Elizabeth | 316 comments I don't know if I will tackle all the prompts, but I'm tracking over in my thread.

https://www.goodreads.com/topic/show/...

The last couple of years I've only done the Goodreads Reading Challenge and then focused on trying to read down my TBR, which had gotten a bit out of hand.


message 4: by Jamie (last edited Jun 21, 2023 10:40PM) (new)

Jamie Barringer (Ravenmount) (ravenmount) | 950 comments Mod
My reading has slowed considerably now that kitten season has set in. I've rescued more kittens in just this month than I usually raise in a year. But, I've been listening to Michael Moorcock novels as audiobooks, and some of them fit the prompts in our challenge. :)

#2 Set in a capital city. - Many of Moorcock's books are at least partially set in a parallel universe version of London.

#12 A book title that starts with the word 'the'. - I am currently listening to The Runestaff, by Moorcock.

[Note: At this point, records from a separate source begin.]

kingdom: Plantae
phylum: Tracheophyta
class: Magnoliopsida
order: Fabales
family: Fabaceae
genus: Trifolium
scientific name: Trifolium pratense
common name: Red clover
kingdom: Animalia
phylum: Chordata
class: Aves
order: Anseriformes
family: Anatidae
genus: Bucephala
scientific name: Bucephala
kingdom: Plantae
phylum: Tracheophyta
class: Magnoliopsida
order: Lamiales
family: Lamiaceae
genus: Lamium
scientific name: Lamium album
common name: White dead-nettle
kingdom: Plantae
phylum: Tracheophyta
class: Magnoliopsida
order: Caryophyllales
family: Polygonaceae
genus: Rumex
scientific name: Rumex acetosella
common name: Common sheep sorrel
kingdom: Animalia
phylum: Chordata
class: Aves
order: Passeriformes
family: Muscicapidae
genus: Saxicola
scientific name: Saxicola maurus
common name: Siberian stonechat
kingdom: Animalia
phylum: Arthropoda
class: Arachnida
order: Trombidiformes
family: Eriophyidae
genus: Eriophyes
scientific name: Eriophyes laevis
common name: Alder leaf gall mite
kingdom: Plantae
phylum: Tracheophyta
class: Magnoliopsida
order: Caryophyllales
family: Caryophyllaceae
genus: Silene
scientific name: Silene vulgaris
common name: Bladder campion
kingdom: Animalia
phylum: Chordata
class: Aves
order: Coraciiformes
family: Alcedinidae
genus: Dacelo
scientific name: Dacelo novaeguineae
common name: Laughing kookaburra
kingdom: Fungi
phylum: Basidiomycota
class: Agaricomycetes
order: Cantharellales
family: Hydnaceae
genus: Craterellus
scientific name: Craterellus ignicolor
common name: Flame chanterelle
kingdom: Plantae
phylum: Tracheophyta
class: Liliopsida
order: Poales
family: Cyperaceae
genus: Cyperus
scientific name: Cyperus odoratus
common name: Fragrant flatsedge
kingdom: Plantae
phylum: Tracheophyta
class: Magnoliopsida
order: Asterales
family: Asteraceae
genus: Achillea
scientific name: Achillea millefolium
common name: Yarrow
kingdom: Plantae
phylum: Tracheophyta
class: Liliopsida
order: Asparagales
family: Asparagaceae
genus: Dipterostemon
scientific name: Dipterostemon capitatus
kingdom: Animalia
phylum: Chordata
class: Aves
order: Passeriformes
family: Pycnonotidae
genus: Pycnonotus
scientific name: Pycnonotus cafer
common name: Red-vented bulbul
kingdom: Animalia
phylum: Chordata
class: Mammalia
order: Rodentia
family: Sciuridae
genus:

message 5: by Cynda (last edited Jul 19, 2023 11:38PM) (new)

Cynda | 1654 comments Mod
#13 Moby-Dick or, the Whale by Herman Melville. I reread this year. I first read in 2017 because this book was mentioned in a book I very much enjoyed: In the Heart of the Sea: The Tragedy of the Whaleship Essex by Nathaniel Philbrick.


message 6: by Jamie (new)

Jamie Barringer (Ravenmount) (ravenmount) | 950 comments Mod
I got into a Shakespeare kick while finishing crochet projects for our county fair this week, so I've finished #3 "To help you achieve something'. I'm trying to read all of Shakespeare's plays, so I'm closer to completing that goal now.
Macbeth, Othello, Measure for Measure, King Lear.
I found a great Harvard course on youtube covering Shakespeare's later plays, so I listen to each audiobook, and then the lecture for it, and if I can find them I watch one or more videos of productions of the play before I move on the the next. I know I've read some of these before (so far Macbeth, King Lear) and I have sort of read Othello, but this approach is a lot more thorough than just rereading the plays. I'm on Anthony and Cleopatra now, and will get to Pericles, Cymbeline, Coriolanus, A Winter's Tale, and The Tempest as well. I've seen The last 2 in theatres, and watched the production of Coriolanus with Tom Hiddleston as Coriolanus while it was on youtube, but the lectures still add a lot.


message 7: by Fiona (new)

Fiona (firefangled) | 5 comments That sounds like a fun reading project. Do you mind sharing the name of the Harvard series on YouTube?


message 8: by Jamie (new)

Jamie Barringer (Ravenmount) (ravenmount) | 950 comments Mod
Fiona wrote: "That sounds like a fun reading project. Do you mind sharing the name of the Harvard series on YouTube?"

It is Harvard ENGL E-129 and the playlist is called Harvard: Shakepeare After All: The Later Plays - CosmoLearning.com


message 9: by Fiona (new)

Fiona (firefangled) | 5 comments Thank you!


message 10: by Inge (Inge1990) (new)

Inge (Inge1990) | 12 comments I will try this with the books I pick out as of today ( first trying to finish a lot of books before the readathon starts)


message 11: by Cynda (new)

Cynda | 1654 comments Mod
#1 Medea by Euripides. I read thisbook with my classics group on Goodreads. To help me deepen my understanding, I also read comic book Jason: Quest for the Golden Fleece and essay collection Medea

A fairytale romamce that ends in tragedy 💔 + 👀


message 12: by Cynda (new)

Cynda | 1654 comments Mod
#12 The Hobbit, or There and Back Again by J.R.R. Tolkien. Read with my classics group on Goodreads. To deepen my understanding of the book, I used the comic book version The Hobbit so I could see how the story goes and this book to understand the journey of transformation of Bilbo Baggins Hobbit Lessons: A Map for Life's Unexpected Journeys.

Epic


message 13: by Elizabeth (new)

Elizabeth | 316 comments Just finished the prompts! On to my Reverse Readathon TRB shortly.